Instructions for the task →
An exact transcription of all the data is required; the pictures are to be left out.

Material provided: Begin

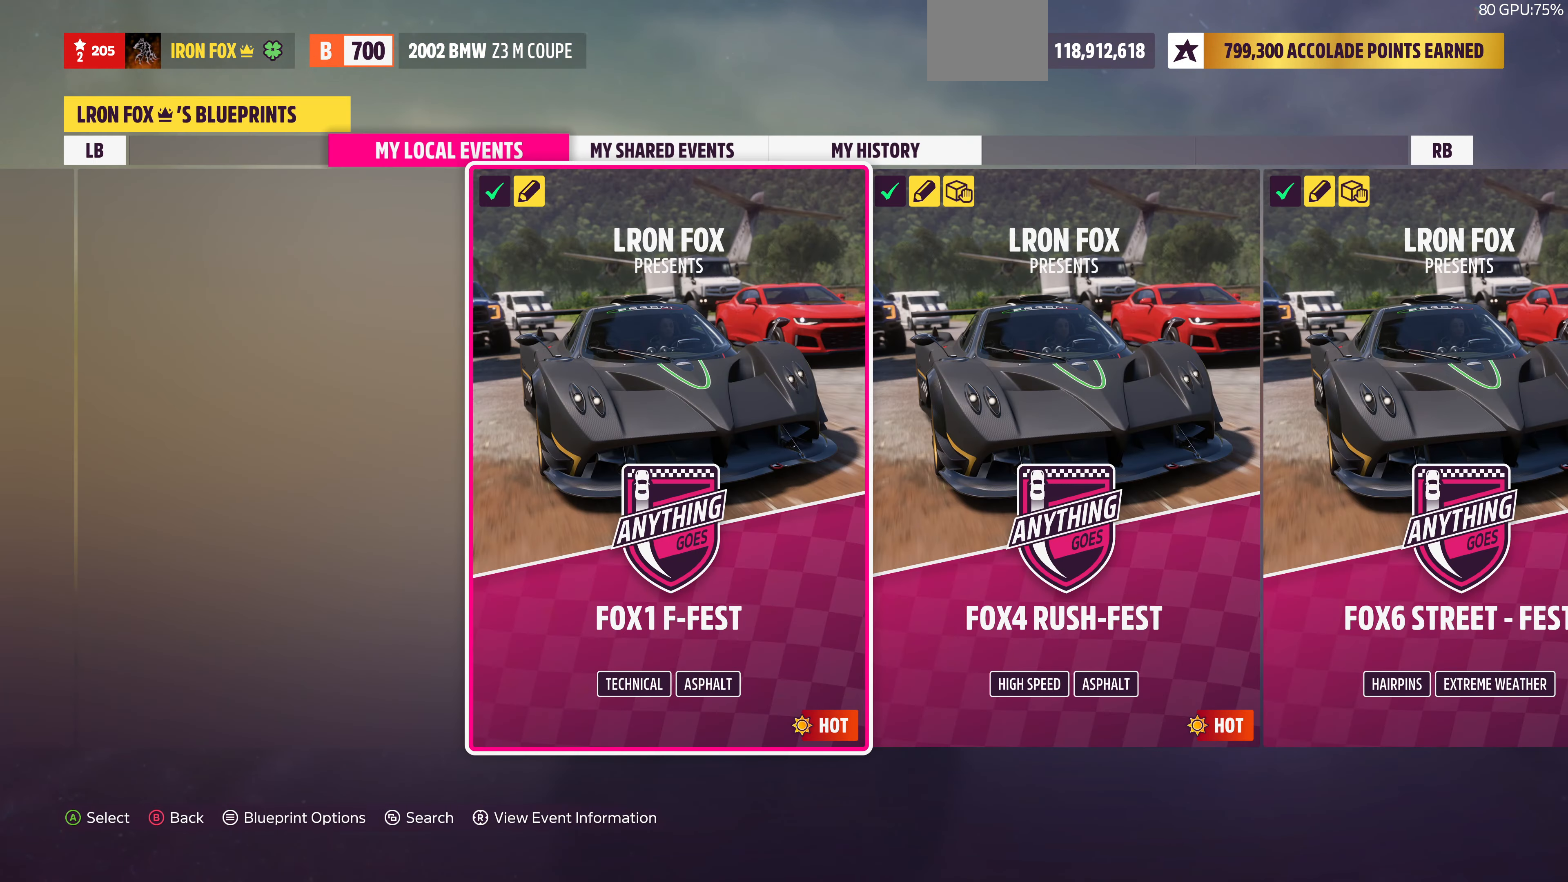
{"buttons": [], "left_stick": "center", "right_stick": "center", "events": [[133, "DPAD_LEFT", "up"], [234, "DPAD_LEFT", "down"], [300, "DPAD_LEFT", "up"]]}
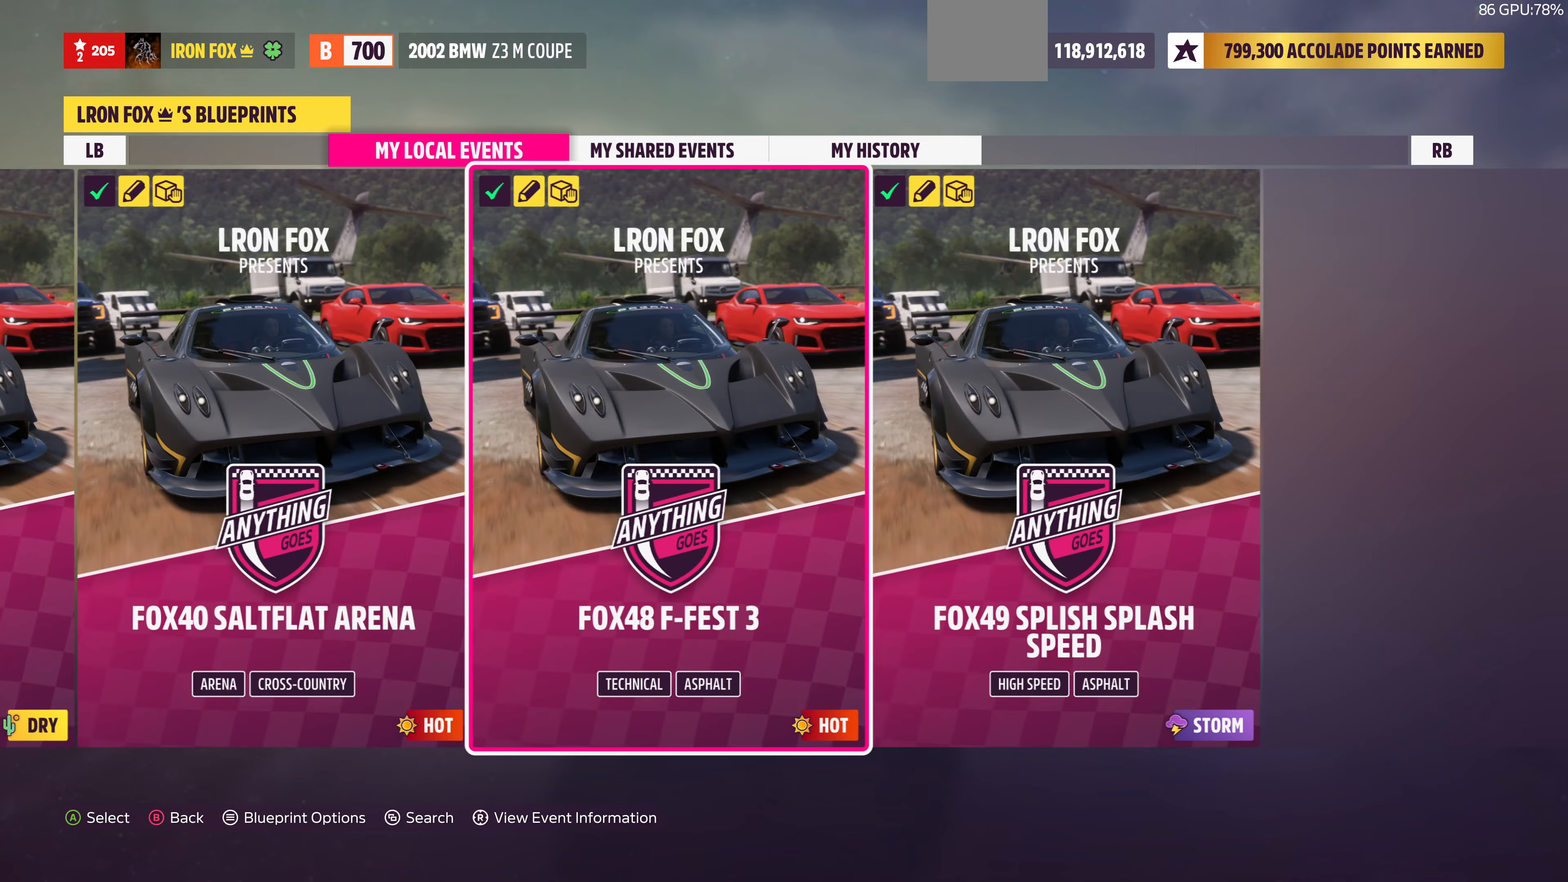
{"buttons": [], "left_stick": "center", "right_stick": "center", "events": []}
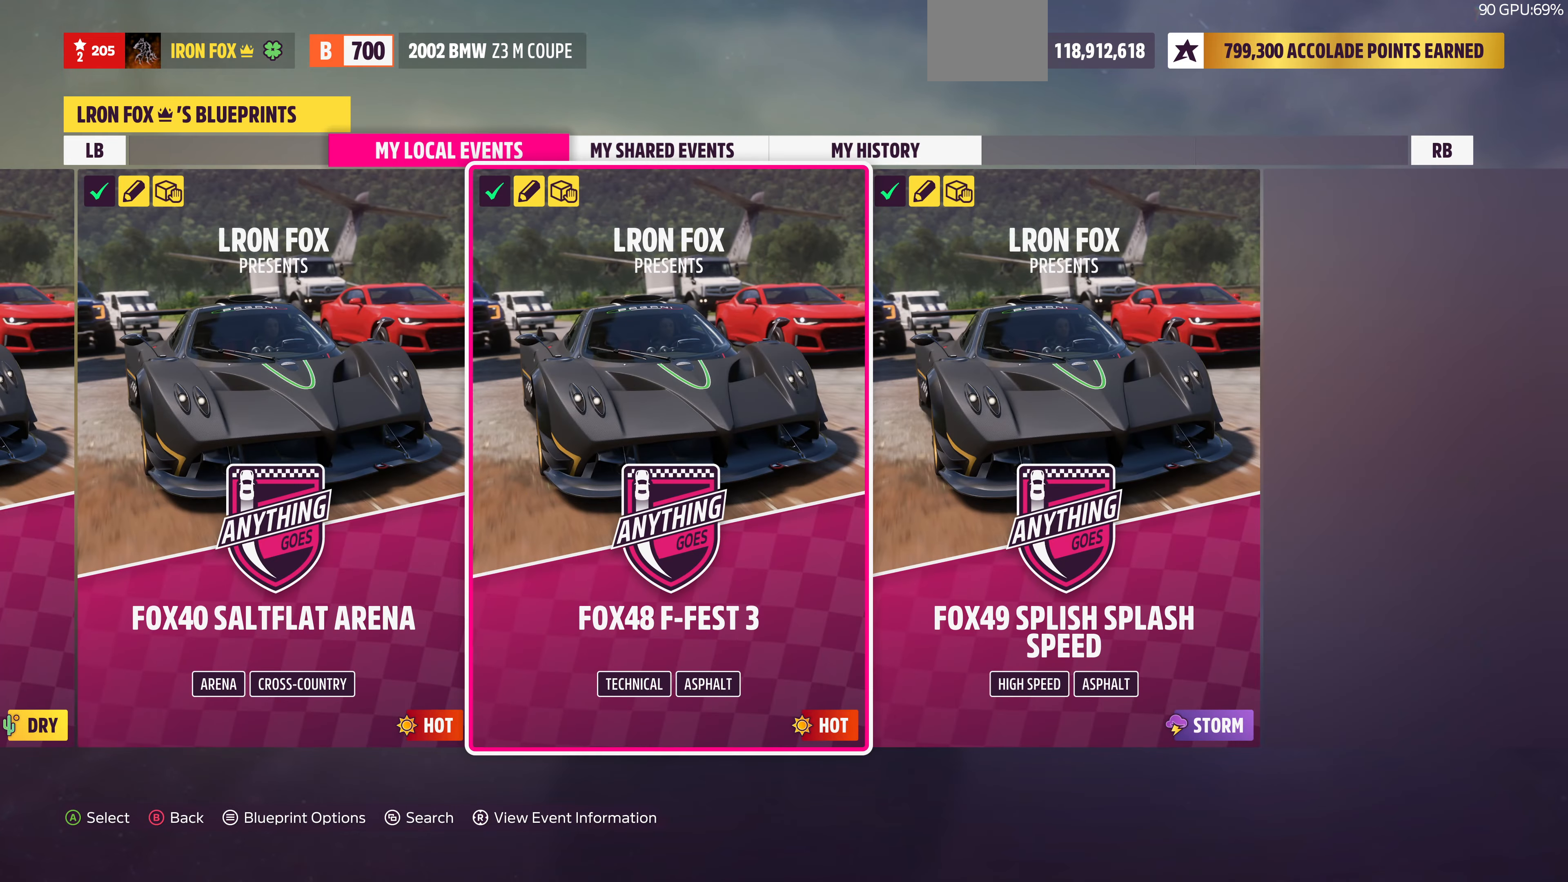
{"buttons": [], "left_stick": "center", "right_stick": "center", "events": [[67, "DPAD_LEFT", "down"], [234, "DPAD_LEFT", "up"]]}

Material provided: End

Task solution →
{"buttons": [], "left_stick": "center", "right_stick": "center", "events": [[133, "DPAD_LEFT", "up"], [234, "DPAD_LEFT", "down"], [300, "DPAD_LEFT", "up"]]}
{"buttons": [], "left_stick": "center", "right_stick": "center", "events": []}
{"buttons": [], "left_stick": "center", "right_stick": "center", "events": [[67, "DPAD_LEFT", "down"], [234, "DPAD_LEFT", "up"]]}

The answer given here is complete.